Protests do not always mean chanting, banners and the likely case of being arrested. Lately, there have been protests where musicians gave a concert to express their concerns and make a statement. On October 5th, Indie-artist Declan McKenna, known from the songs Brazil and Why do you feel so down, threw a concert as part of a wave of protests by Extinction Rebellion. He posted on social media an hour in advance that he would be playing songs for the cause in London, for free. The tweet also included the statement “The Future is here”, which he elaborated on in a later post, expressing his climate concern and the urgent need for us to do something about it.

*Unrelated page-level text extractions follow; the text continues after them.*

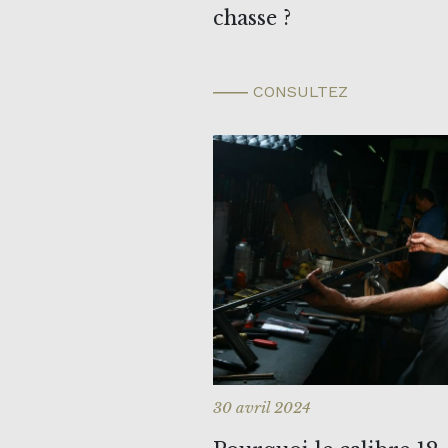
chasse ?
CONSULTEZ
30 avril 2024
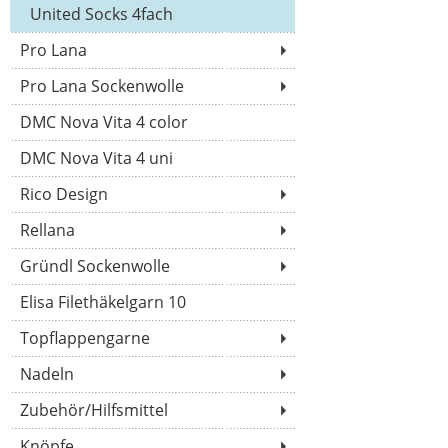
United Socks 4fach
Pro Lana
Pro Lana Sockenwolle
DMC Nova Vita 4 color
DMC Nova Vita 4 uni
Rico Design
Rellana
Gründl Sockenwolle
Elisa Filethäkelgarn 10
Topflappengarne
Nadeln
Zubehör/Hilfsmittel
Knöpfe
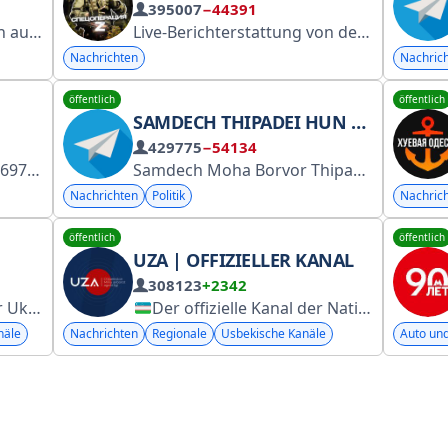
395007
−44391
sburg!
Live-Berichterstattung von der Front! Die wichtigsten Ereignisse des Tages. Der Sieg wird unser sein! Werbung: @SVV_adm @inkredi8 @RA_tell_PROTG Kanal-Link: @specOperation Redaktion und Entsperrung im Chat: @SpecOperationZ_bot Unser Chat: @specchatZ MAX: https://max.ru/specOperationZ
Fotos und Videos bitte an @piterto
Nachrichten
Nachric
öffentlich
öffentlich
SAMDECH THIPADEI HUN MANET, PREMIERMINISTER VON KAMBODSCHA
429775
−54134
agen: @RussianLifeManager
Samdech Moha Borvor Thipadei HUN MANET, Premierminister des Königreichs Kambodscha
Nachrichten
Politik
Nachric
öffentlich
öffentlich
UZA | OFFIZIELLER KANAL
308123
+2342
aine
Der offizielle Kanal der Nationalen Nachrichtenagentur Usbekistans. • https://t.me/addlist/AuNWGj8TeEk4MzMy • facebook.com/uzauz • instagram.com/uza.uz • twitter.com/uzauz • https://www.youtube.com/c/UzAuzb @uzareklama
näle
Nachrichten
Regionale
Usbekische Kanäle
Auto un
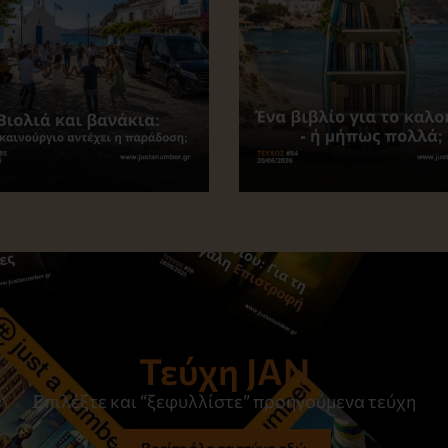
Τεύχη JAN
Επιλέξτε και “ξεφυλλίστε” προηγούμενα τεύχη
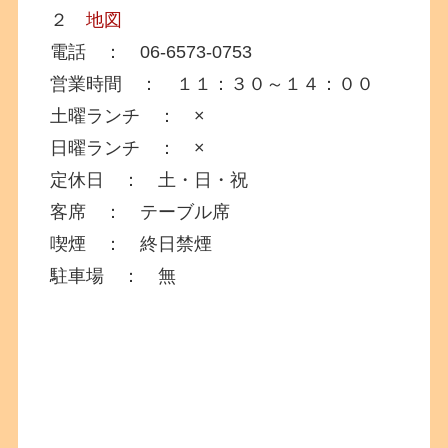
２
地図
電話 ： 06-6573-0753
営業時間 ： １１：３０～１４：００
土曜ランチ ： ×
日曜ランチ ： ×
定休日 ： 土・日・祝
客席 ： テーブル席
喫煙 ： 終日禁煙
駐車場 ： 無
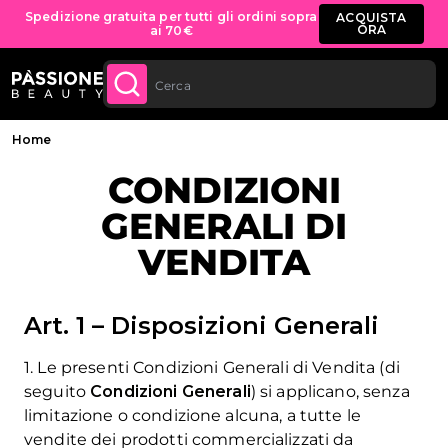
Sconto quantità: dal -5% sugli ordini a
APPROFITTANE
partire da 250€
 CONTENUTO
Briciole di pane
Home
CONDIZIONI
GENERALI DI
VENDITA
Art. 1 – Disposizioni Generali
1. Le presenti Condizioni Generali di Vendita (di
seguito
Condizioni Generali
) si applicano, senza
limitazione o condizione alcuna, a tutte le
vendite dei prodotti commercializzati da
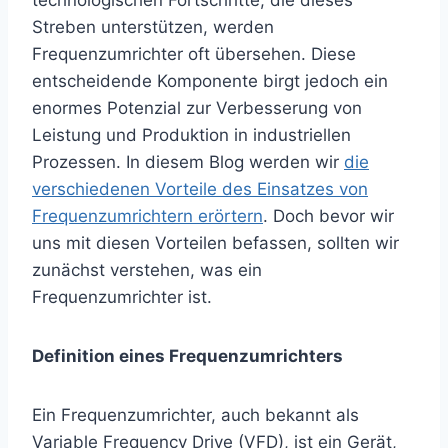
Streben unterstützen, werden
Frequenzumrichter oft übersehen. Diese
entscheidende Komponente birgt jedoch ein
enormes Potenzial zur Verbesserung von
Leistung und Produktion in industriellen
Prozessen. In diesem Blog werden wir
die
verschiedenen Vorteile des Einsatzes von
Frequenzumrichtern erörtern
. Doch bevor wir
uns mit diesen Vorteilen befassen, sollten wir
zunächst verstehen, was ein
Frequenzumrichter ist.
Definition eines Frequenzumrichters
Ein Frequenzumrichter, auch bekannt als
Variable Frequency Drive (VFD), ist ein Gerät,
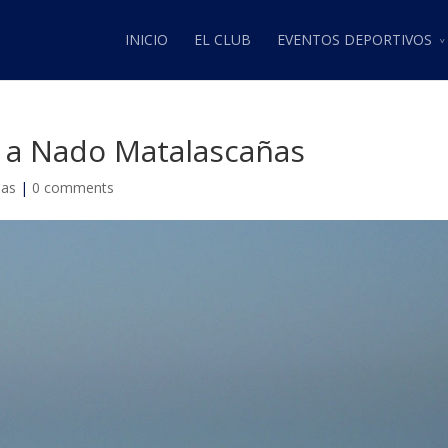
INICIO
EL CLUB
EVENTOS DEPORTIVOS
ía a Nado Matalascañas
ias
|
0 comments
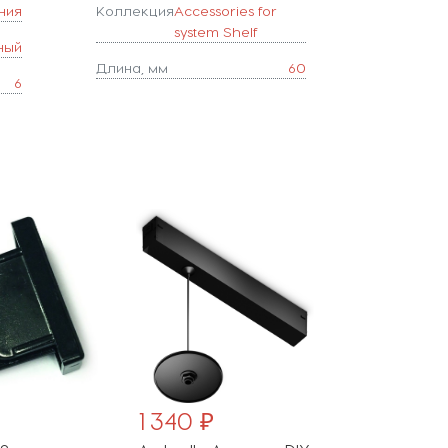
ния
Коллекция
Accessories for
system Shelf
ный
Длина, мм
60
6
1 340 ₽
2 840 ₽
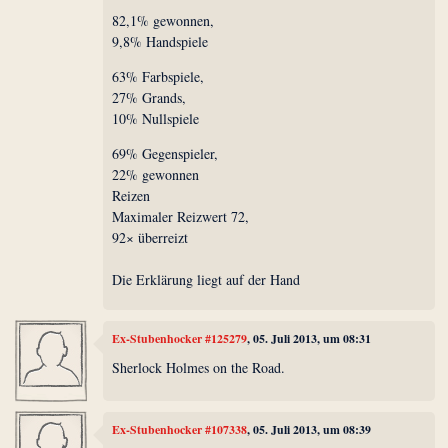
82,1% gewonnen,
9,8% Handspiele
63% Farbspiele,
27% Grands,
10% Nullspiele
69% Gegenspieler,
22% gewonnen
Reizen
Maximaler Reizwert 72,
92× überreizt
Die Erklärung liegt auf der Hand
Ex-Stubenhocker #125279
, 05. Juli 2013, um 08:31
Sherlock Holmes on the Road.
Ex-Stubenhocker #107338
, 05. Juli 2013, um 08:39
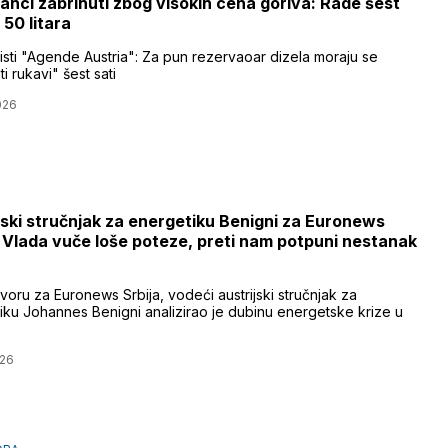
janci zabrinuti zbog visokih cena goriva: Rade šest
 50 litara
sti "Agende Austria": Za pun rezervaoar dizela moraju se
i rukavi" šest sati
026
jski stručnjak za energetiku Benigni za Euronews
: Vlada vuče loše poteze, preti nam potpuni nestanak
oru za Euronews Srbija, vodeći austrijski stručnjak za
iku Johannes Benigni analizirao je dubinu energetske krize u
026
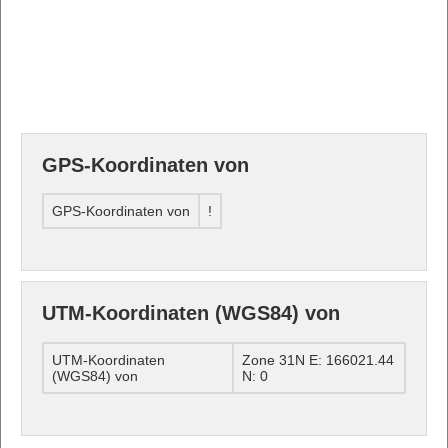
GPS-Koordinaten von
GPS-Koordinaten von
!
UTM-Koordinaten (WGS84) von
UTM-Koordinaten
Zone 31N E: 166021.44
(WGS84) von
N: 0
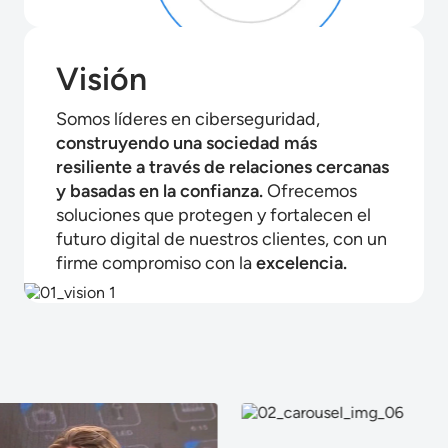
Visión
Somos líderes en ciberseguridad,
construyendo una sociedad más
resiliente a través de relaciones cercanas
y basadas en la confianza.
Ofrecemos
soluciones que protegen y fortalecen el
futuro digital de nuestros clientes, con un
firme compromiso con la
excelencia.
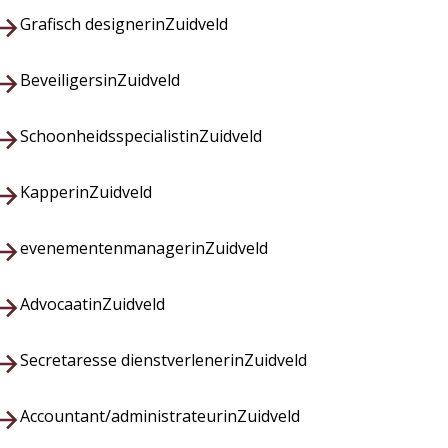
Grafisch designer
in
Zuidveld
Beveiligers
in
Zuidveld
Schoonheidsspecialist
in
Zuidveld
Kapper
in
Zuidveld
evenementenmanager
in
Zuidveld
Advocaat
in
Zuidveld
Secretaresse dienstverlener
in
Zuidveld
Accountant/administrateur
in
Zuidveld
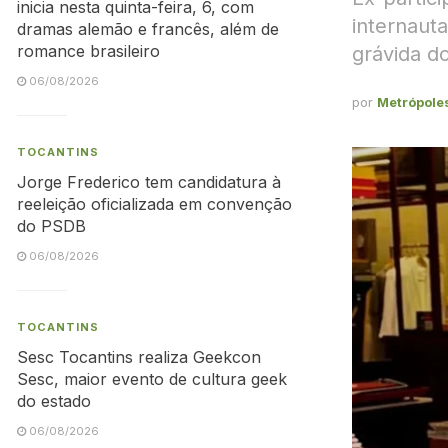
inicia nesta quinta-feira, 6, com
internaut
dramas alemão e francês, além de
romance brasileiro
grávida do
06/08/2026
por
Metrópole
TOCANTINS
Jorge Frederico tem candidatura à
reeleição oficializada em convenção
do PSDB
06/08/2026
TOCANTINS
Sesc Tocantins realiza Geekcon
Sesc, maior evento de cultura geek
do estado
06/08/2026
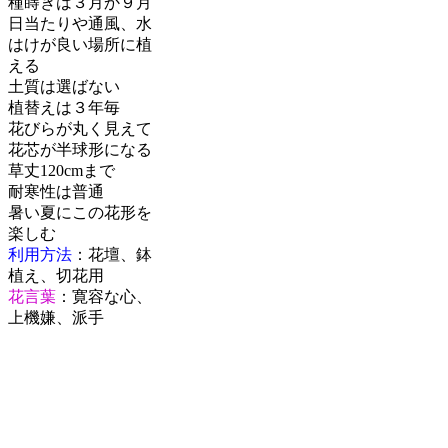
種蒔きは３月か９月
日当たりや通風、水
はけが良い場所に植
える
土質は選ばない
植替えは３年毎
花びらが丸く見えて
花芯が半球形になる
草丈120cmまで
耐寒性は普通
暑い夏にこの花形を
楽しむ
利用方法
：花壇、鉢
植え、切花用
花言葉
：寛容な心、
上機嫌、派手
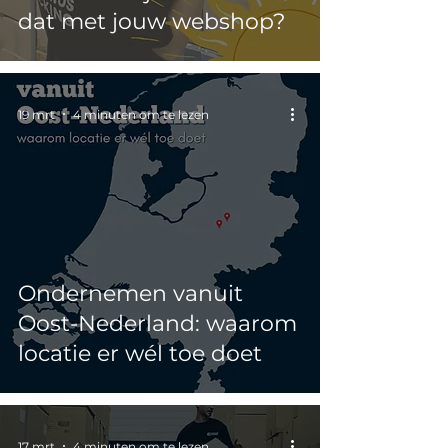
dat met jouw webshop?
19 mrt
4 minuten om te lezen
Ondernemen vanuit
Oost-Nederland: waarom
locatie er wél toe doet
17 mrt
4 minuten om te lezen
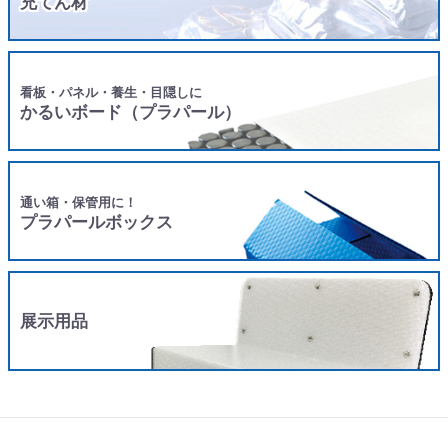
充てん材
看板・パネル・養生・目隠しに
かるいボード（プラパール）
通い箱・保管用に！
プラパールボックス
展示用品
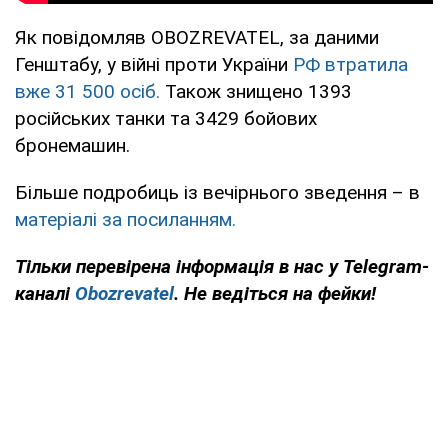
Як повідомляв OBOZREVATEL, за даними
Генштабу, у війні проти України
РФ втратила
вже 31 500 осіб.
Також знищено 1393
російських танки та 3429 бойових
бронемашин.
Більше подробиць із вечірнього зведення – в
матеріалі за посиланням.
Тільки перевірена інформація в нас у Telegram-
каналі
Obozrevatel
. Не ведіться на фейки!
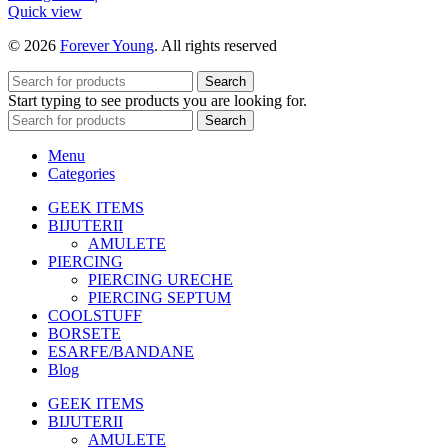
Quick view
© 2026
Forever Young
. All rights reserved
Search
Start typing to see products you are looking for.
Search
Menu
Categories
GEEK ITEMS
BIJUTERII
AMULETE
PIERCING
PIERCING URECHE
PIERCING SEPTUM
COOLSTUFF
BORSETE
ESARFE/BANDANE
Blog
GEEK ITEMS
BIJUTERII
AMULETE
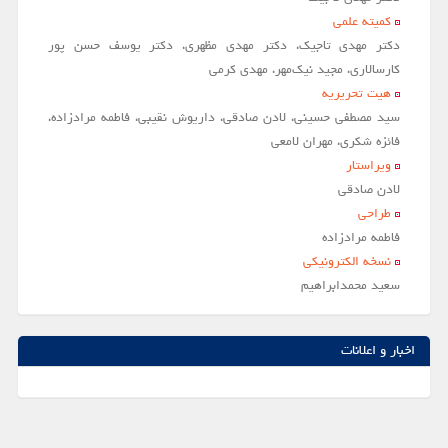
کمیته علمی
دکتر مهدی تاجیک، دکتر مهدی مظهری، دکتر یوسف حسن پور
کارسالاری، مجید نیک‌مهر، مهدی کرمی
هیت تحریریه
سید مصطفی حسینی، لادن صادقی، داریوش نقیبی، فاطمه مرادزاده،
فائزه شکری، مهران لامعی
ویراستار
لادن صادقي
طراحی
فاطمه مرادزاده
نسخه الکترونیکی
سعيد محمدابراهيم
اخبار و اعلانات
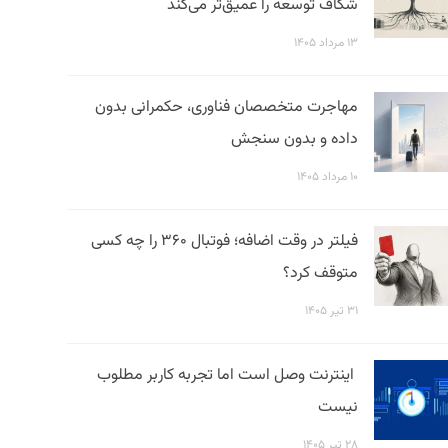
شکاف توسعه را عمیق‌تر می‌کند
۱۳ مرداد ۱۴۰۵
مهاجرت متخصصان فناوری، حکمرانی بدون
داده و بدون سنجش
۱۰ مرداد ۱۴۰۵
فیلتر در وقت اضافه؛ فوتبال ۳۶۰ را چه کسی
متوقف کرد؟
۳۱ تیر ۱۴۰۵
اینترنت وصل است اما تجربه کاربر مطلوب
نیست
۲۸ تیر ۱۴۰۵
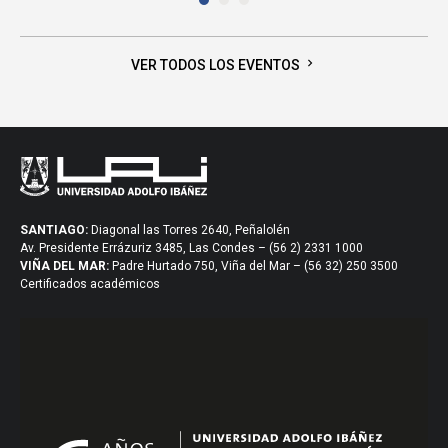
chevron_right
VER TODOS LOS EVENTOS
SANTIAGO:
Diagonal las Torres 2640, Peñalolén
Av. Presidente Errázuriz 3485, Las Condes – (56 2) 2331 1000
VIÑA DEL MAR:
Padre Hurtado 750, Viña del Mar – (56 32) 250 3500
Certificados académicos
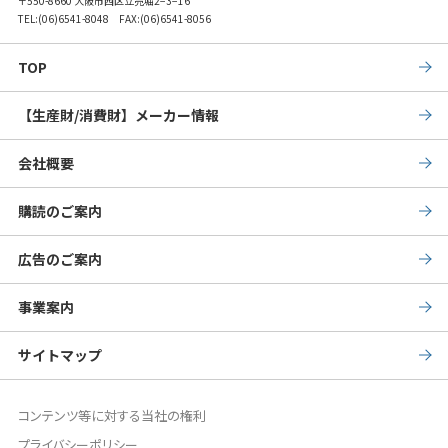
〒550-8660 大阪市西区立売堀2−3−16
TEL:
(06)6541-8048
FAX:(06)6541-8056
TOP
【生産財/消費財】メーカー情報
会社概要
購読のご案内
広告のご案内
事業案内
サイトマップ
コンテンツ等に対する当社の権利
プライバシーポリシー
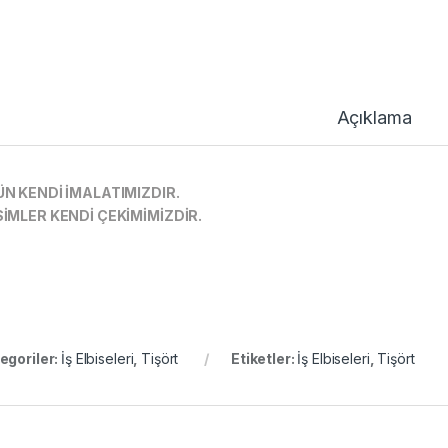
Açıklama
N KENDİ İMALATIMIZDIR.
İMLER KENDİ ÇEKİMİMİZDİR.
egoriler:
İş Elbiseleri
,
Tişört
Etiketler:
İş Elbiseleri
,
Tişört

During the rainy concert, he also played the politically charged song British Bombs, in which he criticizes British foreign policy. Exactly a month later than McKenna’s concert, the British-Sri Lankan Rapper M.I.A. wanted to voice her opinion on the potential extradition of Julian Assange to the United States. Assange, founder of WikiLeaks, has been charged of espionage and is facing 175 years in prison in the US. M.I.A. threw a concert in front of the British Interior Ministry, in the center of London, to plead for Assange’s freedom, shouting things like: “Do not extradite Julian Assange, Home Office!”. She expressed her fear that he would die, if he would not be set free.

During the concert she played her most wellknown songs, such as Paper Planes and Bad Girls. Before the charges were filed against Assange, the artist already supported WikiLeaks: “So obviously I love WikiLeaks because […] they were the first news information site to confirm any news on the Sri Lankan war in its truest form.”

She sees Assange as a hero for free speech and journalism, just like many others do, including the British-Iraqi rapper Lowkey. This relatively unknown artist also protested by performing on November 5th with his politically oriented songs, such as Terrorist? and Voices of the Voiceless. There were also well-known people protesting among the crowd. Two of them were fashion designer Vivienne Westwood and the eighty-yearold journalist and documentary maker John Pilger.